Since it is difficult to realize functions, such as a memory function for buffering cells and a logical processing function for processing the header, of the above-mentioned ATM switch apparatus by present optical devices, an optical switching stage (optical switch array) 8 only is composed of an optical device, and an electric-photo converter 6 and an photoelectric converter 9 are respectively provided to input and output sections thereof such that the remaining arrangement is formed by electric circuits as shown in FIG. 7. Specifically, as shown in FIG. 8A, an electric input signal a in a cell time series is once stored in an input buffer 3 and waits for a switch control. When a read permission is issued, data is read from the input buffer by a signal from a read control unit 2, and converted to an optical signal by an electric-photo converter 6 to constitute an optical input signal to the optical switch array 8. Since the optical switch array 8 is not provided with a memory function, data is lacked when the optical switch 8 is changed over. To prevent this data loss, a dummy signal (non-signal condition) is added between adjacent cells before the cell signals are converted to optical signals, as shown in FIG. 8B. The optical switch array 8 is changed over by an optical switch driving signal, the change-over timing of which is located at a substantial center of the dummy signal, as shown in FIG. 8C, to thereby prevent loss of data signals to be exchanged.

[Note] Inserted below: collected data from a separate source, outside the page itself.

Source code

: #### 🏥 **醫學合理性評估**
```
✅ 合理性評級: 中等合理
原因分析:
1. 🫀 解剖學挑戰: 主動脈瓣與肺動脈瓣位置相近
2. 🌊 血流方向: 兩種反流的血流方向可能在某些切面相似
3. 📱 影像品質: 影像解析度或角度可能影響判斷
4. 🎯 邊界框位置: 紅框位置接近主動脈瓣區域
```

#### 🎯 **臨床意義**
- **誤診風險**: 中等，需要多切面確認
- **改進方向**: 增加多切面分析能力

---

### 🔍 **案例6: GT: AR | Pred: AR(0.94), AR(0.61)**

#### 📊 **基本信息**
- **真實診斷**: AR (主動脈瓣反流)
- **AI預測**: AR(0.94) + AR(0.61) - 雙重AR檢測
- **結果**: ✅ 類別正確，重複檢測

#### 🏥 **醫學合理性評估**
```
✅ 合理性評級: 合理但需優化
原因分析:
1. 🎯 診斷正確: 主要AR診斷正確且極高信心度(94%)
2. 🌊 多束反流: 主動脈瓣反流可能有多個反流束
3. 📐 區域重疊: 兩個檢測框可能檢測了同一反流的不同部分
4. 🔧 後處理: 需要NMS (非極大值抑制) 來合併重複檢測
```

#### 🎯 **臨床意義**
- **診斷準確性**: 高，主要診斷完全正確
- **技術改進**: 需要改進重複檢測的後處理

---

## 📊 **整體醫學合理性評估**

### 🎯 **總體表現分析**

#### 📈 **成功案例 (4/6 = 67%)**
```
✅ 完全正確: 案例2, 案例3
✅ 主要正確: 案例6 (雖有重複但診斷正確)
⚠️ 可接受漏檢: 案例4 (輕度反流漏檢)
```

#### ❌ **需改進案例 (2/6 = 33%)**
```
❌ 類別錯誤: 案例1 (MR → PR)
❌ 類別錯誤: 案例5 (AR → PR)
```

An optical signal outputted from the optical switch array 8 is converted to an electric signal by the photoelectric converter 9 on an output port side, once stored into an output buffer 22 and then outputted in accordance with a control signal from a read control unit 23. For this reason, a bit drop never occurs in signals to be exchanged except for the dummy signals, that is, in the cells.
It is necessary to provide an actual apparatus with a decision circuit, a clock (timing) recovery circuit, a cell synchronization circuit and the like on the output side of the optical switch array 8 prior to the input of the output buffer 22. A phase matching is important, particularly for a high speed signal processing. If cell synchronizing signals are individually formed and distributed to a plurality of output sections of a switch array, the phase matching is quite difficult. A simultaneous transmission by the use of a wavelength multiplex or the like requires a wavelength exclusively assigned thereto and optical parts such as a wavelength filter, which results in an increase of an insertion loss. For this reason, it is necessary to extract the cell synchronizing signals from the output of the switch array.
The identification circuit is adapted to extract a clock signal from an electric signal by the clock recovery circuit and comprises a circuit which performs a decision and reshaping by means of a decision for regenerating the foregoing amplified electric signal with the clock signal used as a decision timing. In this structure, the identifier and the amplifier are connected so as to block direct current components.
The above-mentioned conventional technology does not particularly consider the dummy signal with respect to a signal form. For this reason, an ordinary photoelectric conversion unit, if used, may cause loss of the dummy signal, which incurs problems when a signal decision and a timing recovery are performed on the output side. The first problem is that signal loss causes fluctuations in a mark density of received data, which leads to a deterioration in a decision sensitivity. The second problem is that the timing recovery circuit may possibly malfunction due to a changing point of a signal level caused by the signal loss.